医用テレメータの送信機(患者装着側)の出力は電波法(特定小電力)で規定され、勝手に上げられない。受信範囲拡大はアンテナ増設・アンテナシステムの工夫で行う。よってこれが誤り(誤りを問う問題)。


【各選択肢の解説】

1. ME機器に対する携帯電話の推奨離隔距離は1 m
✅ 正しい。指針で概ね1 m以上離すよう推奨。
2. 携帯電話は受信状態がよい場合に送信出力が小さくなる
✅ 正しい。基地局との通信状態に応じ出力を自動制御する。
3. 無線LANに影響を及ぼすME機器がある
✅ 正しい。電気メスなど広帯域ノイズ源が干渉しうる。
4. 医用テレメータは近隣病院との混信がありうる
✅ 正しい。
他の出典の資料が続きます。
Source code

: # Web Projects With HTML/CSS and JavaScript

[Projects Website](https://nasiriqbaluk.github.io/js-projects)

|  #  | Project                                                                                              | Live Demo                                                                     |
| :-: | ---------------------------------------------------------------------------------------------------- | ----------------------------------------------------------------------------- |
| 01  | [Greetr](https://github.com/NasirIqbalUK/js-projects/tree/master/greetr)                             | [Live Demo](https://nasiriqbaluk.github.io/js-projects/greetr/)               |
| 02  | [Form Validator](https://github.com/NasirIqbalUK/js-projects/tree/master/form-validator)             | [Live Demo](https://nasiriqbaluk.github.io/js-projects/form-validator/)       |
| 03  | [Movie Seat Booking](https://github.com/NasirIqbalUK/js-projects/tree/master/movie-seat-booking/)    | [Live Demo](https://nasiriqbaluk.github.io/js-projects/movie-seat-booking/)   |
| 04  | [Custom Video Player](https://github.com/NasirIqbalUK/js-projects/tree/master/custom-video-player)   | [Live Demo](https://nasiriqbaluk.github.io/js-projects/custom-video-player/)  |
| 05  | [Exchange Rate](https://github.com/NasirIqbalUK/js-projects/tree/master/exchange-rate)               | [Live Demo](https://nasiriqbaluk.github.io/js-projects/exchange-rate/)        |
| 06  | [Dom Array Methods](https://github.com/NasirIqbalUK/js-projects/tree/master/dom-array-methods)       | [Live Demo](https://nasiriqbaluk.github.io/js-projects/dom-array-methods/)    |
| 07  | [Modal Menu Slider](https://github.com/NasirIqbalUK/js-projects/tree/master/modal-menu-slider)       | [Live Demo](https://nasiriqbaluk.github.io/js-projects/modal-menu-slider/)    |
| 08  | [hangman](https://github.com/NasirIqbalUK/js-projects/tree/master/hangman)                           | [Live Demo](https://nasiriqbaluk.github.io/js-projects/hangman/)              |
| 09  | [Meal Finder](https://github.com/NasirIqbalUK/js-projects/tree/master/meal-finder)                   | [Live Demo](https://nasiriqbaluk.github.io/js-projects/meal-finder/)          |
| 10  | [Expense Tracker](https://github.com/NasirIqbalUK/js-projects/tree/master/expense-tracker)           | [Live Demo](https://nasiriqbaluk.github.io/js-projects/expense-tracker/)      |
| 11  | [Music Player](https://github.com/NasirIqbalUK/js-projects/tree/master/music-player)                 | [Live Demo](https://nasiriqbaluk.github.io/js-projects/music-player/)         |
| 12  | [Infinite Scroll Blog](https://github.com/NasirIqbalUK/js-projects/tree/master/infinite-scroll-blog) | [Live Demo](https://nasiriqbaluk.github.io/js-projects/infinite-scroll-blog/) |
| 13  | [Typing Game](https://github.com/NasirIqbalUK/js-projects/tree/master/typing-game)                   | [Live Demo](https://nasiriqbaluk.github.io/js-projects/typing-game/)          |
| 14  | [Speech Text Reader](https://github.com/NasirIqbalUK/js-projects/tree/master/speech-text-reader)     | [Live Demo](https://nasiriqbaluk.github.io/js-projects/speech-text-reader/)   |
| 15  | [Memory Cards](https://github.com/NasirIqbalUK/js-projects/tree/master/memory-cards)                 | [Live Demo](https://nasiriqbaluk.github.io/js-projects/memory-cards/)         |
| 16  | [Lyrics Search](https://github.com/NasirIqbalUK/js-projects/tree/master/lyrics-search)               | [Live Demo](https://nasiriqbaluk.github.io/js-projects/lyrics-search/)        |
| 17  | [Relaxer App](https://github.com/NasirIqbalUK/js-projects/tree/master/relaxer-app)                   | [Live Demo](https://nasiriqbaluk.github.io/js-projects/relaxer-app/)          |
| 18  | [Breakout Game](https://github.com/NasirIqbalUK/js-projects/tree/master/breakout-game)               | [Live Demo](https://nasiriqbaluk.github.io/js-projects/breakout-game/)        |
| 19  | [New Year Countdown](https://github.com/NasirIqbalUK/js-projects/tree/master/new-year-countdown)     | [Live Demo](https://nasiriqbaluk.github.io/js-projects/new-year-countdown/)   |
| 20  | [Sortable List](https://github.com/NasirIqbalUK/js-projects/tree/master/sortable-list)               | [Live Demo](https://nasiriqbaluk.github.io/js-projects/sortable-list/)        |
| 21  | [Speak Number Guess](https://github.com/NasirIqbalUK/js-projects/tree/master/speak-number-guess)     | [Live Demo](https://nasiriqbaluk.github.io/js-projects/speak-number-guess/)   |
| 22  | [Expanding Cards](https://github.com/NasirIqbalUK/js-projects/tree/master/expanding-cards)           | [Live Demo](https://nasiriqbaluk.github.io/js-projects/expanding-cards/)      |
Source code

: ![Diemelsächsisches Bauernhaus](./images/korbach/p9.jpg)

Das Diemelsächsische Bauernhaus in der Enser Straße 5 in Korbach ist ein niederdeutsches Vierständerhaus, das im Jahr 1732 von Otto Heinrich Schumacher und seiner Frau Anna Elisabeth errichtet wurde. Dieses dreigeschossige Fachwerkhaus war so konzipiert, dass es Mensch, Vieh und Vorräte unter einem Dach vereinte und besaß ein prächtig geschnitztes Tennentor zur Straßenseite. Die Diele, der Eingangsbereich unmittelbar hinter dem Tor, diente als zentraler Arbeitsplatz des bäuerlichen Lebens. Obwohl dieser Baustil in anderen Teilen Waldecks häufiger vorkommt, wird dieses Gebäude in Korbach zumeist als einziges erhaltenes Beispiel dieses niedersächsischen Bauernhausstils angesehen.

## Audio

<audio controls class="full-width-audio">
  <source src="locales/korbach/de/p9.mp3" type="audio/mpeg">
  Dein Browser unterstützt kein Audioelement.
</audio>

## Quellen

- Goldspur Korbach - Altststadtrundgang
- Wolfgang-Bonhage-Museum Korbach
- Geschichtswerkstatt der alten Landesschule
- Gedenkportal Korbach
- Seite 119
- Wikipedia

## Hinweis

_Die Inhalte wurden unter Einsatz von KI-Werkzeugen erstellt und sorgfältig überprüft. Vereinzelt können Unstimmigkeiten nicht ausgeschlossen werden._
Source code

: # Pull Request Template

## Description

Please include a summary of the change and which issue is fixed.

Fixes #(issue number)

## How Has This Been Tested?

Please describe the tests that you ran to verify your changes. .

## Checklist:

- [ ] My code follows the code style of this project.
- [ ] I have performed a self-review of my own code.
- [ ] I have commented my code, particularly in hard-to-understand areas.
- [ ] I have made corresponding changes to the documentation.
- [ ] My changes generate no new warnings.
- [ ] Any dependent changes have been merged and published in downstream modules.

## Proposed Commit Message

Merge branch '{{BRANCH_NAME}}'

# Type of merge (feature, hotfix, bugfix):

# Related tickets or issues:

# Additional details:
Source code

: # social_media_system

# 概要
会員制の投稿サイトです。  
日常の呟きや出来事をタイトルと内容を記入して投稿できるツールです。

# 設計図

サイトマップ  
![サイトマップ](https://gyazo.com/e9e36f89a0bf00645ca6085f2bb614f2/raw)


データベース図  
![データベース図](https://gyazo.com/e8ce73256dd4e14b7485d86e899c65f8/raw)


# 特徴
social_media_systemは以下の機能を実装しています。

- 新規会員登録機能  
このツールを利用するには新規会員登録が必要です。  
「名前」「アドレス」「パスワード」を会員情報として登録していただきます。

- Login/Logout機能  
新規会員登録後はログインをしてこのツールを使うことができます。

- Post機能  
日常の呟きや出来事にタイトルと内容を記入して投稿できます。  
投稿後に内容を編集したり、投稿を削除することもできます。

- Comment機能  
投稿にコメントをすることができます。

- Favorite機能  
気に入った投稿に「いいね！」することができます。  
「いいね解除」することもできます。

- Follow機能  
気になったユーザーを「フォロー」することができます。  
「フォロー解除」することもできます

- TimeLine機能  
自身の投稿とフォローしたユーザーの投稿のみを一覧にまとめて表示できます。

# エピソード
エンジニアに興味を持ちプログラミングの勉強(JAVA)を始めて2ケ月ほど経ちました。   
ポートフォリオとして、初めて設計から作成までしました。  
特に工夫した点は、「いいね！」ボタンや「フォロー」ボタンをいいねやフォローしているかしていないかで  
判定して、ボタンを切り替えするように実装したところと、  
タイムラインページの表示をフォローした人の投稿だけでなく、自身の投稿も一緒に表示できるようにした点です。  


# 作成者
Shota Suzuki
同一チャネルの使用で混信が起こりうる(ゾーン・チャネル管理が必要)。
5. 受信範囲を広げるには送信機の送信出力を上げる
❌ 誤り。送信出力は法規で規定され上げられない。アンテナ増設で対応。→これが正答。

【試験対策ポイント】

医用テレメータ=特定小電力無線(送信出力固定・チャネル/ゾーン管理で混信防止)。EMC対策の基本=携帯電話は約1 m離隔、送信出力ではなく受信アンテナ側で受信範囲を確保する。